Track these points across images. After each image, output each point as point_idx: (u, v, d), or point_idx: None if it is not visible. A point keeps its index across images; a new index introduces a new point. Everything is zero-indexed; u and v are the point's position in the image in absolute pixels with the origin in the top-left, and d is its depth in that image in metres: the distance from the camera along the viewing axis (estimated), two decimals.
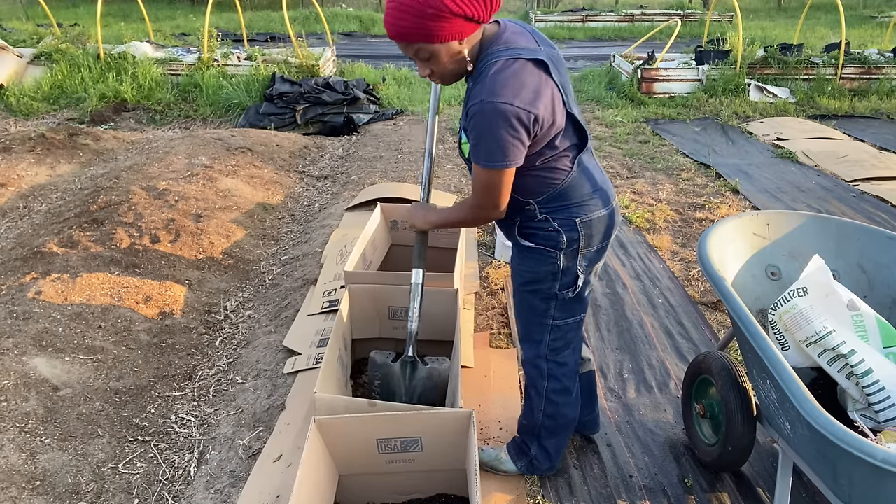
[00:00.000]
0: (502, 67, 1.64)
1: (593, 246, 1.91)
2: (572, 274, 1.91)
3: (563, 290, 1.94)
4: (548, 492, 2.24)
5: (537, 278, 1.94)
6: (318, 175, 5.75)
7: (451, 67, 1.70)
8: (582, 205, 1.86)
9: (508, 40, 1.71)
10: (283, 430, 2.49)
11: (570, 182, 1.83)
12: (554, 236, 1.87)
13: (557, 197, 1.84)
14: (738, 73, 8.34)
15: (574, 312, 2.01)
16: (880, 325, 1.93)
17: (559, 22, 16.92)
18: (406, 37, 1.61)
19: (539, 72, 1.67)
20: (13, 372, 2.68)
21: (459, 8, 1.56)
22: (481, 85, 1.65)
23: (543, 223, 1.87)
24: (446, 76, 1.74)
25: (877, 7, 20.21)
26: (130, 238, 3.88)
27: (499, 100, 1.60)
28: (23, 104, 7.70)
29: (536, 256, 1.91)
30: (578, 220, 1.85)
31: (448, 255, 3.22)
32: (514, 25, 1.79)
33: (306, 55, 8.44)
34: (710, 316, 3.36)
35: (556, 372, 2.08)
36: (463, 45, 1.66)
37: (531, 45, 1.73)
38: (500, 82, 1.62)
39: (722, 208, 4.74)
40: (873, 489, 1.47)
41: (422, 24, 1.57)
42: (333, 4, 20.72)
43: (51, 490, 2.25)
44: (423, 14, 1.55)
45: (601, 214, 1.88)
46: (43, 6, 10.49)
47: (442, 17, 1.56)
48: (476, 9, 1.59)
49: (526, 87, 1.63)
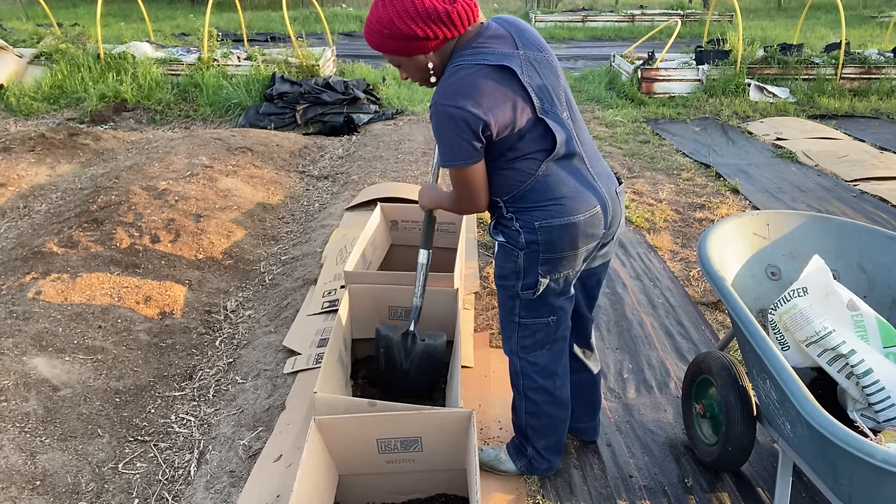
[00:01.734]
0: (459, 72, 1.71)
1: (555, 252, 1.86)
2: (533, 275, 1.91)
3: (524, 290, 1.95)
4: (548, 492, 2.24)
5: (504, 274, 1.98)
6: (318, 175, 5.75)
7: (419, 76, 1.82)
8: (544, 209, 1.83)
9: (480, 45, 1.74)
10: (283, 430, 2.49)
11: (534, 185, 1.82)
12: (515, 235, 1.89)
13: (521, 198, 1.85)
14: (738, 73, 8.33)
15: (540, 314, 1.99)
16: (880, 325, 1.93)
17: (559, 22, 16.91)
18: (377, 48, 1.77)
19: (500, 78, 1.71)
20: (13, 372, 2.68)
21: (411, 31, 1.68)
22: (438, 87, 1.74)
23: (509, 221, 1.90)
24: (419, 82, 1.85)
25: (877, 7, 20.20)
26: (130, 238, 3.88)
27: (448, 103, 1.68)
28: (23, 104, 7.70)
29: (504, 252, 1.95)
30: (538, 224, 1.84)
31: (448, 255, 3.22)
32: (497, 27, 1.80)
33: (306, 55, 8.44)
34: (710, 316, 3.36)
35: (528, 370, 2.09)
36: (430, 57, 1.76)
37: (506, 48, 1.75)
38: (452, 86, 1.70)
39: (722, 208, 4.74)
40: (873, 489, 1.47)
41: (383, 41, 1.73)
42: (333, 4, 20.72)
43: (51, 490, 2.25)
44: (381, 34, 1.72)
45: (564, 222, 1.83)
46: (43, 6, 10.49)
47: (397, 38, 1.71)
48: (431, 31, 1.68)
49: (479, 91, 1.68)
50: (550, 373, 2.10)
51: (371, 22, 1.72)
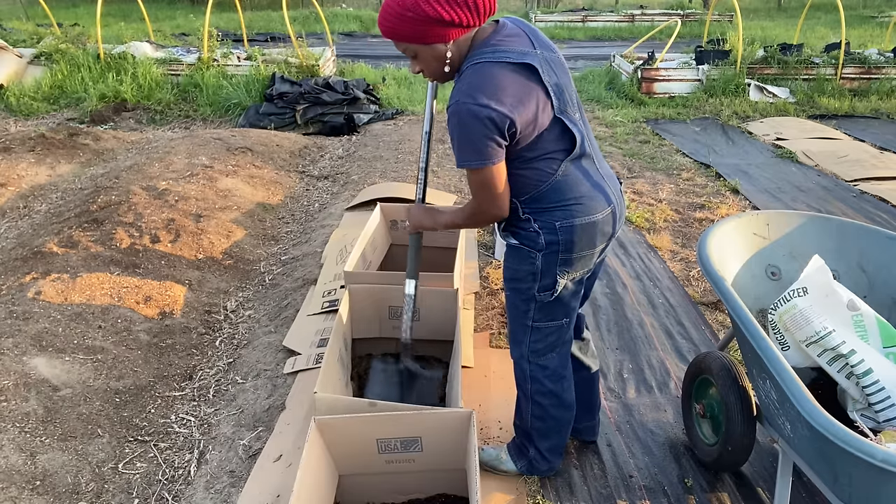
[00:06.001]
0: (482, 70, 1.67)
1: (574, 252, 1.87)
2: (551, 277, 1.90)
3: (541, 291, 1.93)
4: (548, 492, 2.24)
5: (518, 276, 1.95)
6: (318, 175, 5.75)
7: (436, 67, 1.75)
8: (564, 209, 1.83)
9: (499, 42, 1.71)
10: (283, 430, 2.49)
11: (554, 185, 1.81)
12: (534, 237, 1.86)
13: (540, 199, 1.83)
14: (738, 73, 8.33)
15: (555, 316, 1.99)
16: (880, 325, 1.93)
17: (559, 22, 16.91)
18: (393, 36, 1.69)
19: (522, 75, 1.68)
20: (13, 372, 2.68)
21: (437, 13, 1.61)
22: (459, 86, 1.69)
23: (525, 223, 1.87)
24: (435, 74, 1.79)
25: (877, 7, 20.20)
26: (130, 238, 3.88)
27: (472, 101, 1.63)
28: (23, 104, 7.70)
29: (518, 255, 1.92)
30: (559, 224, 1.83)
31: (448, 255, 3.22)
32: (513, 27, 1.78)
33: (306, 55, 8.44)
34: (710, 316, 3.36)
35: (538, 374, 2.08)
36: (449, 47, 1.70)
37: (524, 47, 1.72)
38: (476, 84, 1.65)
39: (722, 208, 4.74)
40: (873, 489, 1.48)
41: (403, 25, 1.65)
42: (333, 4, 20.72)
43: (51, 490, 2.25)
44: (402, 17, 1.64)
45: (585, 221, 1.84)
46: (43, 6, 10.50)
47: (420, 22, 1.62)
48: (456, 14, 1.62)
49: (504, 90, 1.64)
50: (560, 376, 2.10)
51: (391, 5, 1.64)
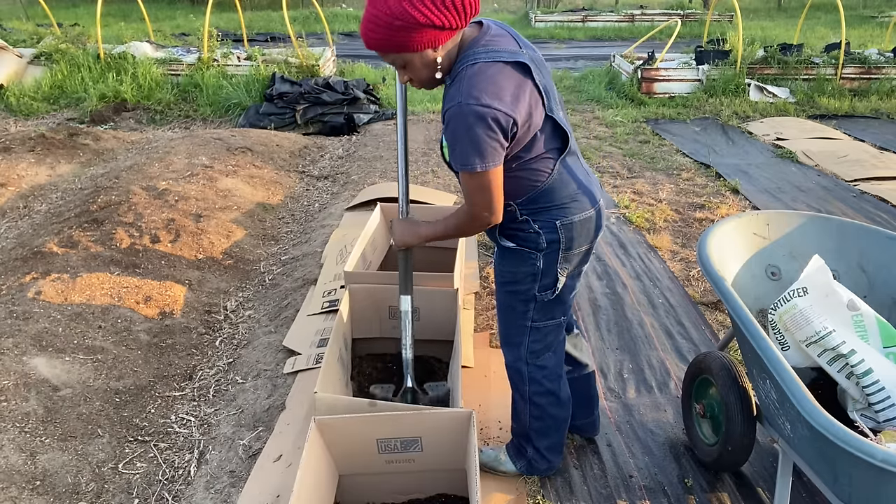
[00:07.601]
0: (480, 70, 1.64)
1: (574, 248, 1.89)
2: (552, 276, 1.90)
3: (542, 291, 1.93)
4: (548, 492, 2.24)
5: (516, 279, 1.94)
6: (318, 175, 5.75)
7: (427, 74, 1.71)
8: (563, 207, 1.84)
9: (489, 42, 1.70)
10: (283, 430, 2.49)
11: (551, 184, 1.82)
12: (534, 238, 1.86)
13: (538, 199, 1.83)
14: (738, 73, 8.33)
15: (554, 315, 2.00)
16: (880, 325, 1.93)
17: (559, 22, 16.91)
18: (379, 48, 1.63)
19: (519, 74, 1.67)
20: (13, 372, 2.68)
21: (427, 19, 1.56)
22: (458, 87, 1.64)
23: (524, 224, 1.87)
24: (425, 82, 1.74)
25: (877, 7, 20.19)
26: (130, 238, 3.88)
27: (476, 102, 1.60)
28: (23, 104, 7.70)
29: (516, 257, 1.91)
30: (559, 222, 1.84)
31: (448, 255, 3.22)
32: (497, 28, 1.78)
33: (306, 55, 8.44)
34: (710, 316, 3.36)
35: (536, 375, 2.08)
36: (438, 52, 1.66)
37: (512, 47, 1.72)
38: (477, 85, 1.62)
39: (722, 208, 4.74)
40: (873, 489, 1.47)
41: (392, 35, 1.58)
42: (333, 4, 20.72)
43: (51, 490, 2.25)
44: (391, 26, 1.56)
45: (583, 217, 1.87)
46: (43, 6, 10.49)
47: (410, 29, 1.56)
48: (446, 18, 1.58)
49: (504, 89, 1.63)
50: (557, 375, 2.11)
51: (376, 17, 1.57)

▶ _ASSIGNED TASK_
From the records above, copy only the lines starting with the line that holds "24: (446, 76, 1.74)" and going on through the line that holds "49: (526, 87, 1.63)", exactly as written.

▶ _ANSWER AREA_
24: (446, 76, 1.74)
25: (877, 7, 20.21)
26: (130, 238, 3.88)
27: (499, 100, 1.60)
28: (23, 104, 7.70)
29: (536, 256, 1.91)
30: (578, 220, 1.85)
31: (448, 255, 3.22)
32: (514, 25, 1.79)
33: (306, 55, 8.44)
34: (710, 316, 3.36)
35: (556, 372, 2.08)
36: (463, 45, 1.66)
37: (531, 45, 1.73)
38: (500, 82, 1.62)
39: (722, 208, 4.74)
40: (873, 489, 1.47)
41: (422, 24, 1.57)
42: (333, 4, 20.72)
43: (51, 490, 2.25)
44: (423, 14, 1.55)
45: (601, 214, 1.88)
46: (43, 6, 10.49)
47: (442, 17, 1.56)
48: (476, 9, 1.59)
49: (526, 87, 1.63)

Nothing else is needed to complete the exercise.